The top executives of BB&T Corp. and SunTrust Banks Inc. are expected to face an intense, if not occasionally combative, setting during a hearing today of the U.S. House Committee on Financial Services.
The committee titled the meeting, which began at 10 a.m., “The next megabank?”
It represents a key federal regulatory step in BB&T’s proposed $29.7 billion acquisition of SunTrust.
The banks announced the megadeal, valued at $66 billion, on Feb. 7. It is the largest proposed bank-industry deal since the Great Recession of 2007-11. BB&T shareholders would own 57% of the combined entity.
The Federal Reserve Board and Federal Deposit Insurance Corp. must approve the deal. The combined bank would have $442 billion in total assets.
BB&T received approval July 10 from the N.C. Commissioner of Banks.
The banks project the deal to close in late September to early October. Special shareholder meetings are scheduled for 11 a.m. Tuesday in Greensboro and Atlanta. However, depending on the level of congressional and federal regulatory scrutiny, approval could take into early 2020, analysts say.
Kelly King, BB&T’s chairman and chief executive, told analysts Thursday that while he “expects that the hearing will go well,” he acknowledged it is an unusual event for the House committee to focus on a single deal. King will serve in the same leadership roles for the combined bank.
“It’s the fourth largest bank merger in history, so it’s a big deal,” King said.
“They are concerned we’re creating another megabank, a too-big-to-fail bank. We will be saying we’re not a megabank, but a very large regional bank. We would have about 3% (of the national asset totals).
“We will not be increasing systemic risk, but in fact reducing it,” King said. “We believe we will be able to satisfy their questions, and we view it as four to five hours of free advertising.”
The public memorandum on the meeting includes an overview of the megadeal and concerns that the committee, led by chairwoman U.S. Rep. Maxine Waters, D-Calif., is likely to address.
Waters was among the first members of Congress to speak out on the megadeal, saying Feb. 8 that it “is a direct consequence of the deregulatory agenda that (President) Trump and congressional Republicans have advanced.”
“The proposed merger raises many questions and deserves serious scrutiny from banking regulators, Congress and the public to determine its impact and whether it would create a public benefit for consumers.”
A primary concern is the banks’ plans to consolidate and close hundreds of branches. The banks have said they have at least 740 branches within two miles of each other.

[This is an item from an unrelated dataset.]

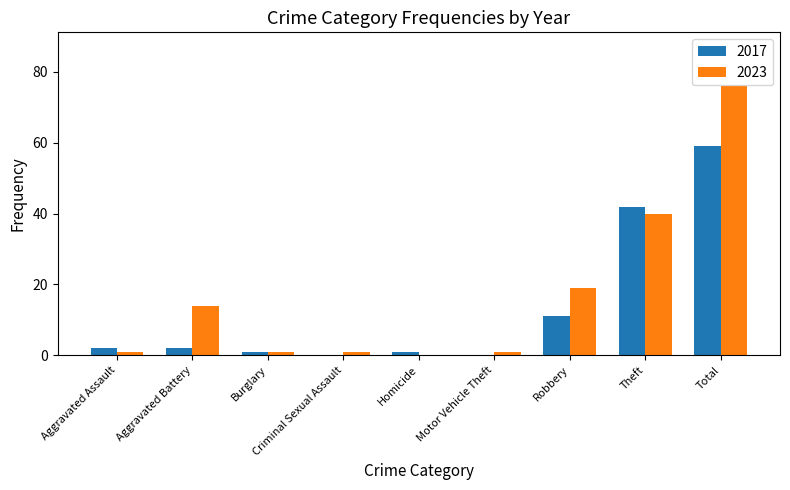

What is the difference between the 2017 values at Aggravated Assault and Robbery?

9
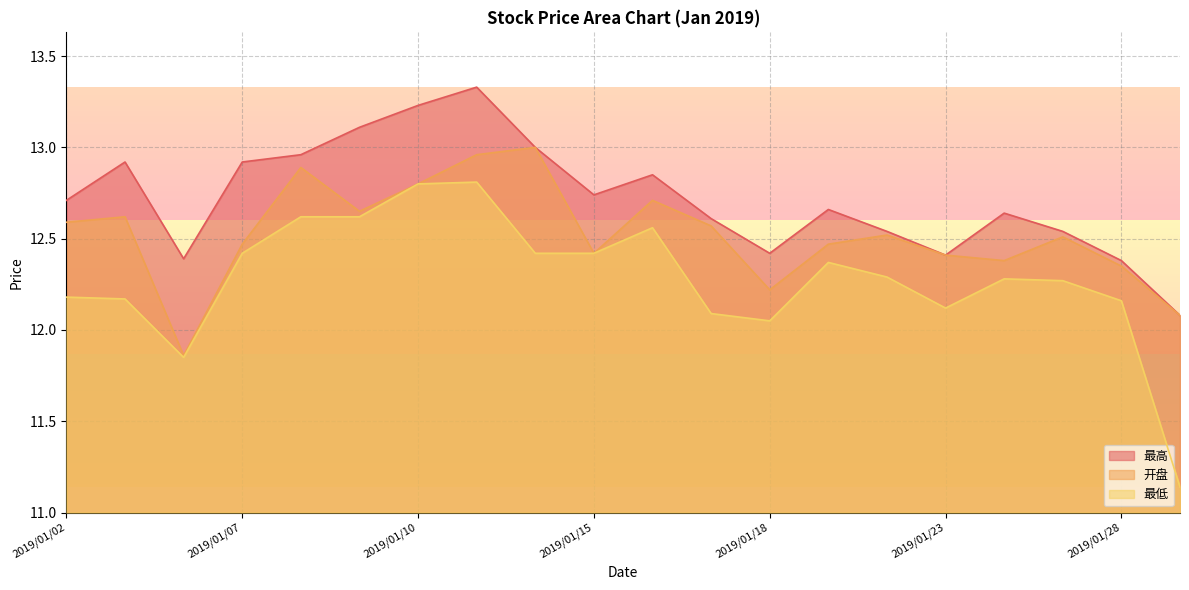

True or false: 开盘 and 最高 intersect in this chart.

False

“Despite convening the two public hearings (in Charlotte and Atlanta), a number of concerns persist including the merger’s impact on rural and underserved markets,” according to the memo.
The memo notes the banks’ July 16 pledge to lend or invest $60 billion between 2020 and 2022 to low- and moderate-income (LMI) borrowers and communities in a combined 17-state territory.
The plan would be conducted under the Truist Financial Corp. and Truist Bank name, brands that the banks unveiled to mixed reviews June 12.
Likely job cuts
The committee is expected to discuss likely job cuts considering operational overlap from BB&T (35,300 employees) and SunTrust (22,600 employees).
When the merger was announced, King told analysts, “if you are a client-facing associate and doing a good job, then your job is assured.” King repeated that pledge Thursday.
“It is unclear how both banks intend to provide severance or relocation assistance for employees affected by the proposed merger,” according to the memo.
The reality is the Triad will lose several hundred BB&T corporate-headquarters jobs to Charlotte, along with the entire executive-management team moving there as a result of the merger.
Winston-Salem would have the new combined bank’s community-banking division, probably keeping thousands of affiliated jobs and likely moving similar SunTrust jobs here as BB&T wholesale-banking jobs go to Atlanta.
The committee will address the banks’ Community Reinvestment Act (CRA) compliance.
Although there have advocacy questions in the past about BB&T’s CRA-related investments as it sought permission for bank deals, in June 2018 it received the top rating of “outstanding” from the FDIC.
The last CRA report from SunTrust had it with an overall “satisfactory” score.
Magnitude of deal
Among bank mergers with more than $10 billion in total assets, the proposed merger “remains a significant outlier,” according to the memo.
It cited that SunTrust, with $216 billion in total assets, is more than twice as large as the largest acquired bank since 2007.
Both Waters and Sen. Elizabeth Warren, D-Mass., and a Democratic 2020 presidential candidate, have questioned whether federal regulators are rubber stamping major bank deals.
The memo said that from 2006 to 2017, there were 3,189 bank deals submitted to the Fed. There were 3,316 applications approved, 503 withdrawn and none formally rejected, although analysts say the bulk of the withdrawn applications likely came from the recommendation of regulators.
Sen. Sherrod Brown, D-Ohio, wrote to the banks’ chief executives in April, saying, “the merger also deserves scrutiny because it would be of a magnitude that we have not seen since the financial crisis.”
“It is critical that we understand this merger’s impact on employees, consumers and the communities you serve.”